=== Dataset ===
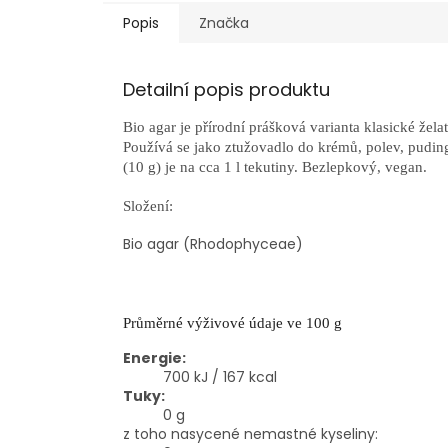
Popis
Značka
Detailní popis produktu
Bio agar je přírodní prášková varianta klasické žela
Používá se jako ztužovadlo do krémů, polev, puding
(10 g) je na cca 1 l tekutiny. Bezlepkový, vegan.
Složení:
Bio agar (Rhodophyceae)
Průměrné výživové údaje ve 100 g
Energie:
700 kJ / 167 kcal
Tuky:
0 g
z toho nasycené nemastné kyseliny:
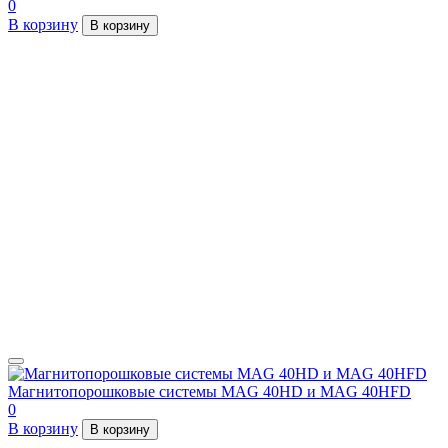
0
В корзину
В корзину
Магнитопорошковые системы MAG 40HD и MAG 40HFD
0
В корзину
В корзину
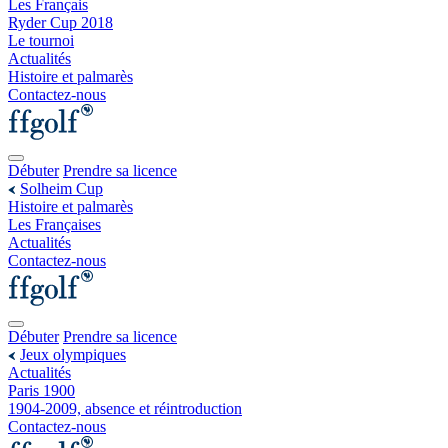
Les Français
Ryder Cup 2018
Le tournoi
Actualités
Histoire et palmarès
Contactez-nous
Débuter
Prendre sa licence
Solheim Cup
Histoire et palmarès
Les Françaises
Actualités
Contactez-nous
Débuter
Prendre sa licence
Jeux olympiques
Actualités
Paris 1900
1904-2009, absence et réintroduction
Contactez-nous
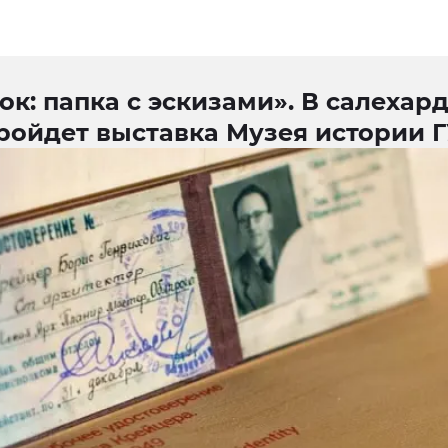
к: папка с эскизами». В салехар
ройдет выставка Музея истории 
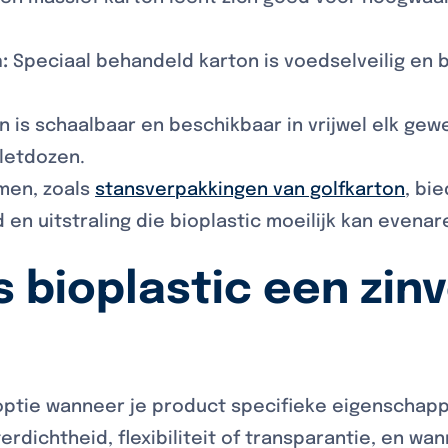
:
Speciaal behandeld karton is voedselveilig en 
n is schaalbaar en beschikbaar in vrijwel elk gew
lletdozen.
men, zoals
stansverpakkingen van golfkarton
, bi
en uitstraling die bioplastic moeilijk kan evenar
 bioplastic een zinv
e optie wanneer je product specifieke eigenschap
erdichtheid, flexibiliteit of transparantie, en wa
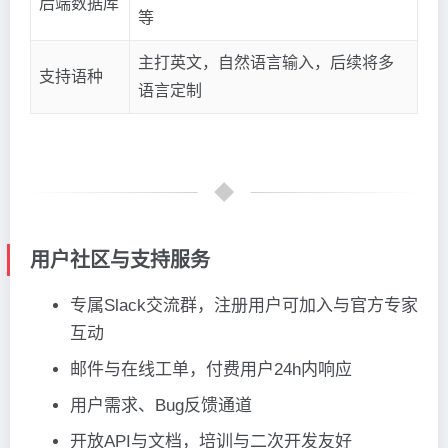
后端数据库
等
主打英文，自然语言输入，后续将多
支持语种
语言定制
用户社区与支持服务
专属Slack交流群，注册用户可加入与官方专家
互动
邮件与在线工单，付费用户24h内响应
用户需求、Bug反馈通道
开放API与文档，培训与二次开发友好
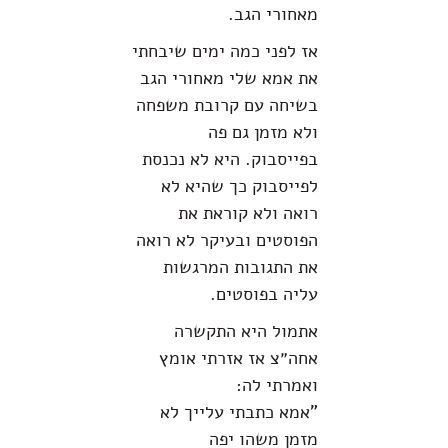
מאחורי הגב.
אז לפני כמה ימים שיבחתי
את אמא שלי מאחורי הגב
בשיחה עם קרובת משפחה
ולא מזמן גם פה
בפייסבוק. היא לא נכנסת
לפייסבוק כך שהיא לא
רואה ולא קוראת את
הפוסטים ובעיקר לא רואה
את התגובות המרגשות
עליה בפוסטים.
אתמול היא התקשרה
אחה״צ אז אזרתי אומץ
ואמרתי לה:
"אמא כתבתי עלייך לא
מזמן משהו יפה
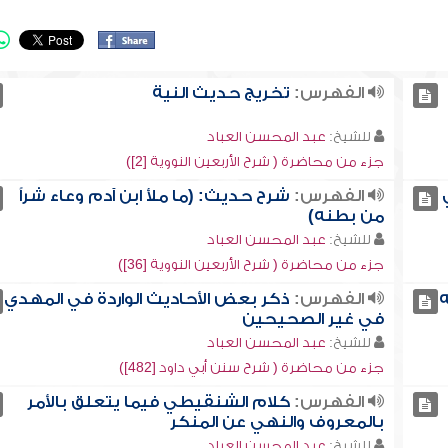
الفهرس:
تخريج حديث النية
للشيخ:
عبد المحسن العباد
جزء من محاضرة ( شرح الأربعين النووية [2])
الفهرس:
شرح حديث: (ما ملأ ابن آدم وعاء شراً
من بطنه)
للشيخ:
عبد المحسن العباد
جزء من محاضرة ( شرح الأربعين النووية [36])
ه
الفهرس:
ذكر بعض الأحاديث الواردة في المهدي
في غير الصحيحين
للشيخ:
عبد المحسن العباد
جزء من محاضرة ( شرح سنن أبي داود [482])
الفهرس:
كلام الشنقيطي فيما يتعلق بالأمر
بالمعروف والنهي عن المنكر
للشيخ:
عبد المحسن العباد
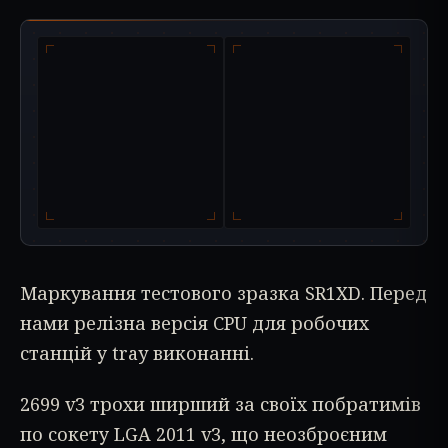
Маркування тестового зразка SR1XD. Перед
нами релізна версія CPU для робочих
станцій у tray виконанні.
2699 v3 трохи ширший за своїх побратимів
по сокету LGA 2011 v3, що неозброєним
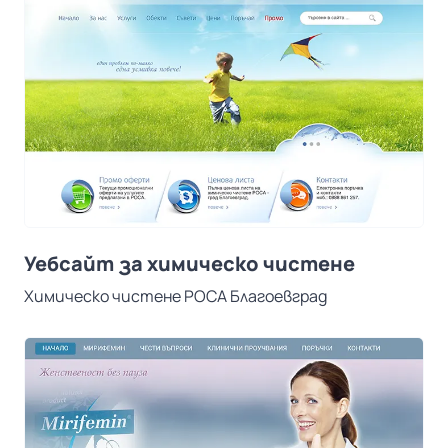
Уебсайт за химическо чистене
Химическо чистене РОСА Благоевград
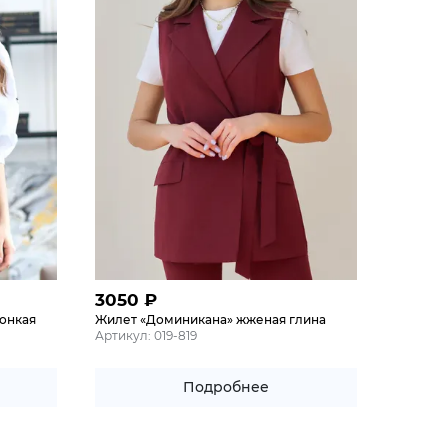
3050
₽
онкая
Жилет «Доминикана» жженая глина
Артикул: 019-819
Подробнее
===
**What you have to do:** Could you write out every line of text in the listing above, character for character, leaving out the pictures?

**Reply to the task:**
Popis
Značka
Detailní popis produktu
Bio agar je přírodní prášková varianta klasické žela
Používá se jako ztužovadlo do krémů, polev, puding
(10 g) je na cca 1 l tekutiny. Bezlepkový, vegan.
Složení:
Bio agar (Rhodophyceae)
Průměrné výživové údaje ve 100 g
Energie:
700 kJ / 167 kcal
Tuky:
0 g
z toho nasycené nemastné kyseliny:
0
В корзину
В корзину
Магнитопорошковые системы MAG 40HD и MAG 40HFD
0
В корзину
В корзину
Les Français
Ryder Cup 2018
Le tournoi
Actualités
Histoire et palmarès
Contactez-nous
Débuter
Prendre sa licence
Solheim Cup
Histoire et palmarès
Les Françaises
Actualités
Contactez-nous
Débuter
Prendre sa licence
Jeux olympiques
Actualités
Paris 1900
1904-2009, absence et réintroduction
Contactez-nous
к: папка с эскизами». В салехар
ройдет выставка Музея истории 
:
Speciaal behandeld karton is voedselveilig en 
n is schaalbaar en beschikbaar in vrijwel elk gew
lletdozen.
men, zoals
stansverpakkingen van golfkarton
, bi
en uitstraling die bioplastic moeilijk kan evenar
 bioplastic een zinv
e optie wanneer je product specifieke eigenschap
erdichtheid, flexibiliteit of transparantie, en wa
后端数据库
等
主打英文，自然语言输入，后续将多
支持语种
语言定制
用户社区与支持服务
专属Slack交流群，注册用户可加入与官方专家
互动
邮件与在线工单，付费用户24h内响应
用户需求、Bug反馈通道
开放API与文档，培训与二次开发友好
מאחורי הגב.
אז לפני כמה ימים שיבחתי
את אמא שלי מאחורי הגב
בשיחה עם קרובת משפחה
ולא מזמן גם פה
בפייסבוק. היא לא נכנסת
לפייסבוק כך שהיא לא
רואה ולא קוראת את
הפוסטים ובעיקר לא רואה
את התגובות המרגשות
עליה בפוסטים.
אתמול היא התקשרה
אחה״צ אז אזרתי אומץ
ואמרתי לה:
"אמא כתבתי עלייך לא
מזמן משהו יפה
الفهرس:
تخريج حديث النية
للشيخ:
عبد المحسن العباد
جزء من محاضرة ( شرح الأربعين النووية [2])
الفهرس:
شرح حديث: (ما ملأ ابن آدم وعاء شراً
من بطنه)
للشيخ:
عبد المحسن العباد
جزء من محاضرة ( شرح الأربعين النووية [36])
ه
الفهرس:
ذكر بعض الأحاديث الواردة في المهدي
في غير الصحيحين
للشيخ:
عبد المحسن العباد
جزء من محاضرة ( شرح سنن أبي داود [482])
الفهرس:
كلام الشنقيطي فيما يتعلق بالأمر
بالمعروف والنهي عن المنكر
للشيخ:
عبد المحسن العباد
Маркування тестового зразка SR1XD. Перед
нами релізна версія CPU для робочих
станцій у tray виконанні.
2699 v3 трохи ширший за своїх побратимів
по сокету LGA 2011 v3, що неозброєним
Уебсайт за химическо чистене
Химическо чистене РОСА Благоевград
3050
₽
онкая
Жилет «Доминикана» жженая глина
Артикул: 019-819
Подробнее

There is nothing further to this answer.